Wednesday, April 4, 2018

Le CORBUSIER - Villa SAVOYE



Le CORBUSIER - (1931) - Villa SAVOYE (Poissy, France) Suspended on top of a hill and surrounded by tall trees, Villa Savoye by Le Corbusier [http://www.fondationlecorbusier.fr/] is realized between 1928 and 1931 as a summer residence for Savoye Family. Although this is a suburban patrician villa here the architect tackles the issue, developed in previous projects of low-cost housing, housing as a "machine à habiter" , perfect working order. The Villa looks like a huge white box supported by slender concrete stilts that allow you to have the ground floor occupied by the volume of service and partly open to car traffic, while the two upper levels are broken down according to internal movement people. The result is an architectural promenade through simple and austere forms, in line with the principles of Purism, that Le Corbusier had deepened over the last ten years.
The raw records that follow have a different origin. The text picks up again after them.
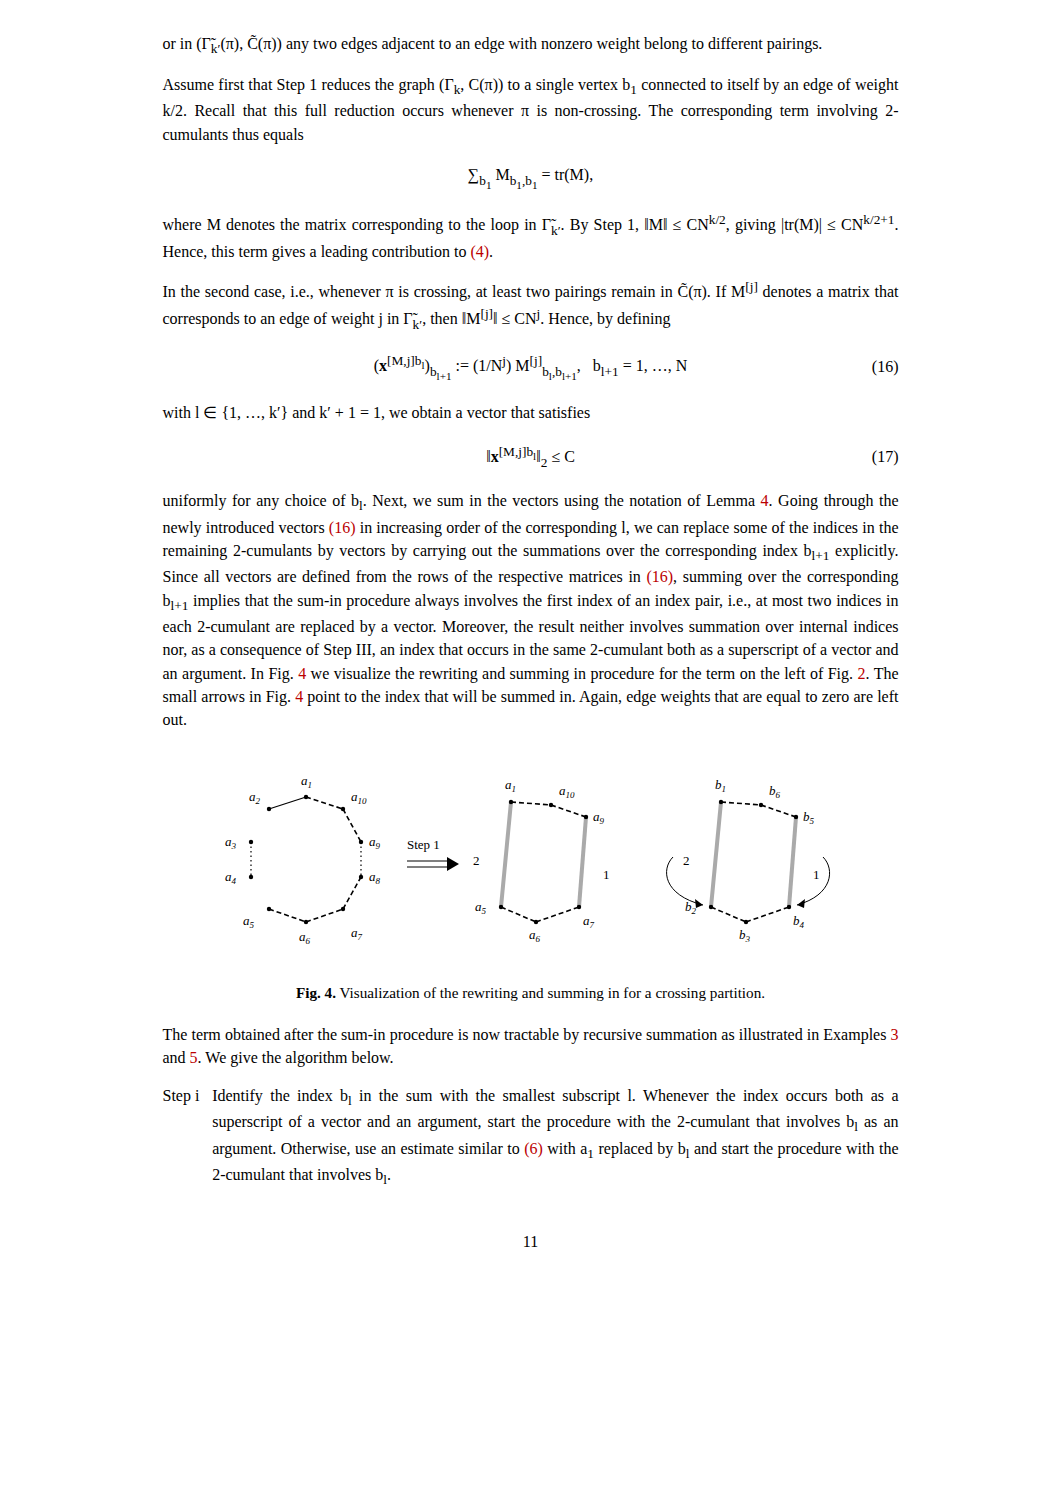or in (Γ̃k′(π), C̃(π)) any two edges adjacent to an edge with nonzero weight belong to different pairings.
Assume first that Step 1 reduces the graph (Γk, C(π)) to a single vertex b1 connected to itself by an edge of weight k/2. Recall that this full reduction occurs whenever π is non-crossing. The corresponding term involving 2-cumulants thus equals
∑b1 Mb1,b1 = tr(M),
where M denotes the matrix corresponding to the loop in Γ̃k′. By Step 1, ‖M‖ ≤ CNk/2, giving |tr(M)| ≤ CNk/2+1. Hence, this term gives a leading contribution to (4).
In the second case, i.e., whenever π is crossing, at least two pairings remain in C̃(π). If M[j] denotes a matrix that corresponds to an edge of weight j in Γ̃k′, then ‖M[j]‖ ≤ CNj. Hence, by defining
(x[M,j]bl)bl+1 := (1/Nj) M[j]bl,bl+1, bl+1 = 1, …, N (16)
with l ∈ {1, …, k′} and k′ + 1 = 1, we obtain a vector that satisfies
‖x[M,j]bl‖2 ≤ C (17)
uniformly for any choice of bl. Next, we sum in the vectors using the notation of Lemma 4. Going through the newly introduced vectors (16) in increasing order of the corresponding l, we can replace some of the indices in the remaining 2-cumulants by vectors by carrying out the summations over the corresponding index bl+1 explicitly. Since all vectors are defined from the rows of the respective matrices in (16), summing over the corresponding bl+1 implies that the sum-in procedure always involves the first index of an index pair, i.e., at most two indices in each 2-cumulant are replaced by a vector. Moreover, the result neither involves summation over internal indices nor, as a consequence of Step III, an index that occurs in the same 2-cumulant both as a superscript of a vector and an argument. In Fig. 4 we visualize the rewriting and summing in procedure for the term on the left of Fig. 2. The small arrows in Fig. 4 point to the index that will be summed in. Again, edge weights that are equal to zero are left out.
a1 a2 a3 a4 a5 a6 a7 a8 a9 a10 Step 1 2 1 a1 a10 a9 a5 a6 a7 2 1 b1 b6 b5 b2 b3 b4
Fig. 4. Visualization of the rewriting and summing in for a crossing partition.
The term obtained after the sum-in procedure is now tractable by recursive summation as illustrated in Examples 3 and 5. We give the algorithm below.
Step i
Identify the index bl in the sum with the smallest subscript l. Whenever the index occurs both as a superscript of a vector and an argument, start the procedure with the 2-cumulant that involves bl as an argument. Otherwise, use an estimate similar to (6) with a1 replaced by bl and start the procedure with the 2-cumulant that involves bl.
11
Centrally located within the building has a ramp that leads from the entrance vestibule on the first floor, where you can go into different rooms, all defined by primary volumes, and finally leads to the upper terrace, where some elements are present as free space forms, placing them among the factors of Cartesian meditation order of the building and the natural order of the context. Le Corbusier, always ready to reconcile opposites, establishing a close dialogue between these two entities through the opening of large windows that frame the surrounding landscape as well, allowing the light, abundant in this glade, to break inside the home in an almost violent, to reaffirm and enhance the pure white of all surfaces. The villa, which has many similarities with Villa Stein in Garches realized a few years earlier, is taken as an example demonstration of the "5 points de l'architecture nouvelle": the stilts, the roof-garden, the plant and the free facade, the window tape, or the five terms at the base of contemporary architectural language. The building recently underwent renovations, was declared by the French national interest.